Entrare a Beit Hanun è una impresa difficile. L'intera area è stata trasformata in una sorta di zona cuscinetto delimitata da vari posti di blocco controllati dalle forze di occupazione. «In questo mese le ruspe hanno raso al suolo abitazioni, sradicato alberi, spianato terreni. E' un lavoro incessante, alla fine Beit Hanun si ritroverà ad essere circondato da un deserto», dice Mohammed Halaby, dell'ufficio relazioni internazionali del Comune. Senza un permesso rilasciato dalle autorità militari israeliane, neppure le agenzie umanitarie internazionali come l'Unrwa (Onu per i rifugiati) e il Programma alimentare mondiale (Pam) possono portare soccorso ai circa 50 mila abitanti del villaggio. «Dobbiamo contattare l'esercito prima di ogni piccolo movimento dei nostri automezzi carichi di cibo. Gran parte della volte non otteniamo l'autorizzazione», spiega Rafik Abu Rialah, un operatore umanitario del Pam incaricato di assistere centinaia di famiglie beduine che vivono nel nord della Striscia di Gaza. Non va meglio alla Ong italiana Cric, riferisce una cooperante, Meri Calvelli. «Il nostro è un progetto finanziato dal ministero degli esteri italiano che prevede la costruzione di un impianto di riciclaggio di rifiuti solidi urbani, essenziale per questa zona, su un terreno alla periferia di Beit Hanun. Da un mese è tutto fermo, nessuno può dire se e quando cominceranno i lavori. Dipende tutto dai tempi della rioccupazione israeliana».

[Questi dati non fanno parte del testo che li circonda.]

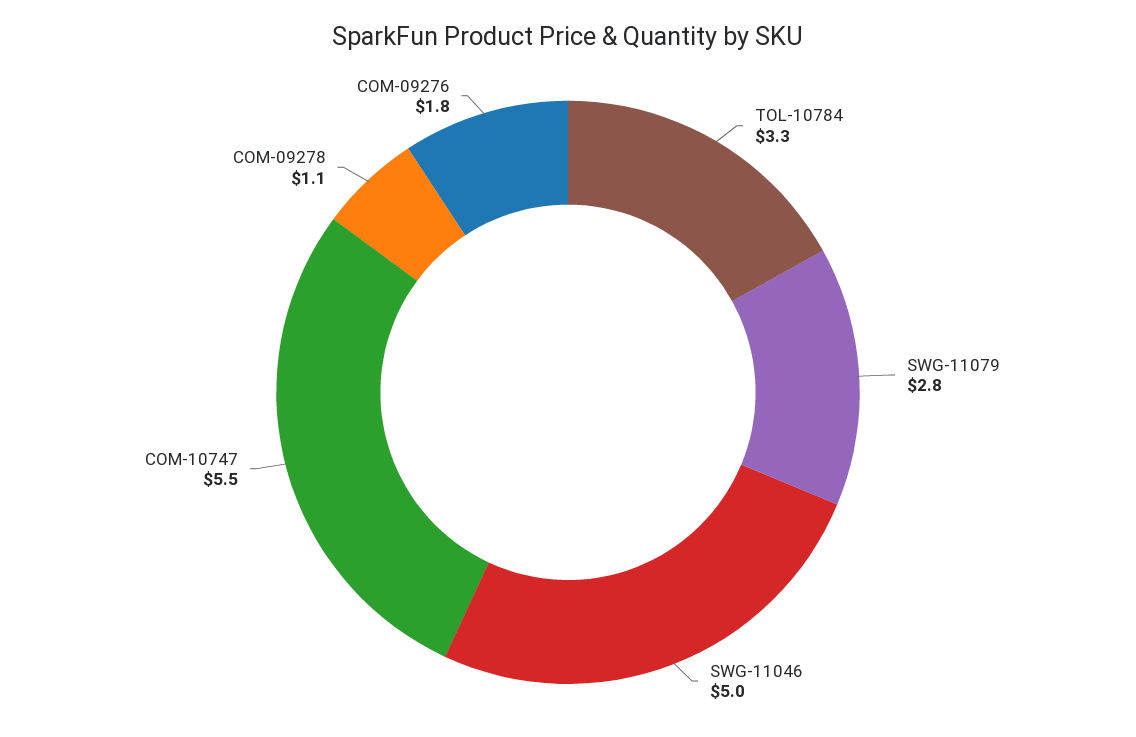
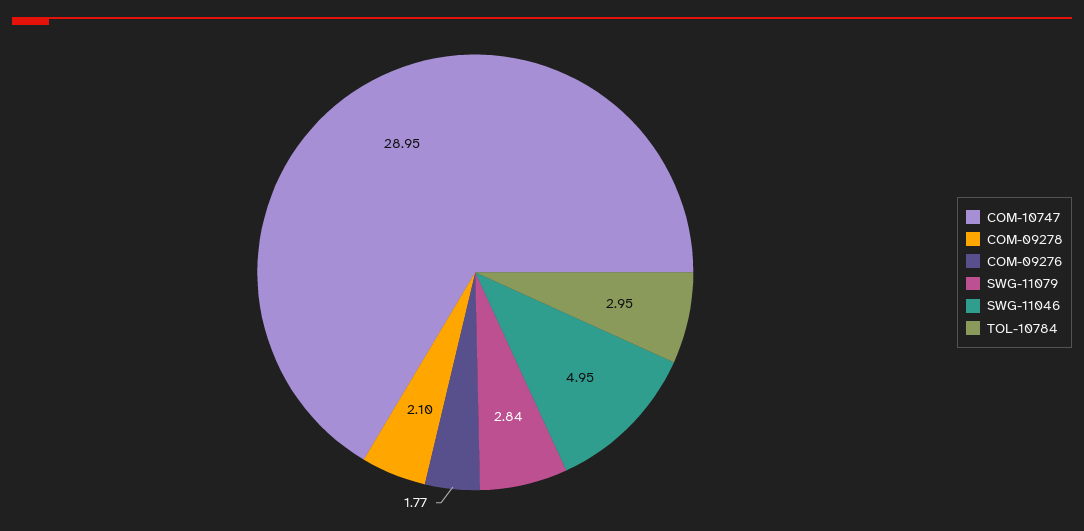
  {
-   "TOL-10784": 3.3,
+   "TOL-10784": 2.95,
    "SWG-11079": 2.84,
    "SWG-11046": 4.95,
-   "COM-10747": 5.5,
+   "COM-10747": 28.95,
-   "COM-09278": 1.1,
+   "COM-09278": 2.1,
    "COM-09276": 1.77
  }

I carri armati potrebbero lasciare Beit Hanun solo tra qualche mese, se non addirittura quando Israele evacuerà la Striscia di Gaza, come previsto dal piano del premier Ariel Sharon. In ogni caso l'invasione del villaggio ha trasformato in un inferno la vita degli abitanti e non è servita bloccare il lancio di Qassam su Sderot (giovedì alcuni razzi sono caduti nei pressi del mercato della città). Gli agricoltori di Beit Hanun denunciano inoltre che i danni subiti dall'economia della zona sono saliti a 6.5 milioni di shekel (1.2 milioni di euro) poichè le truppe israeliane oltre a sradicare centinaia di alberi, hanno anche danneggiato il centro di imballaggio degli agrumi e danneggiato la rete stradale, ormai impraticabile.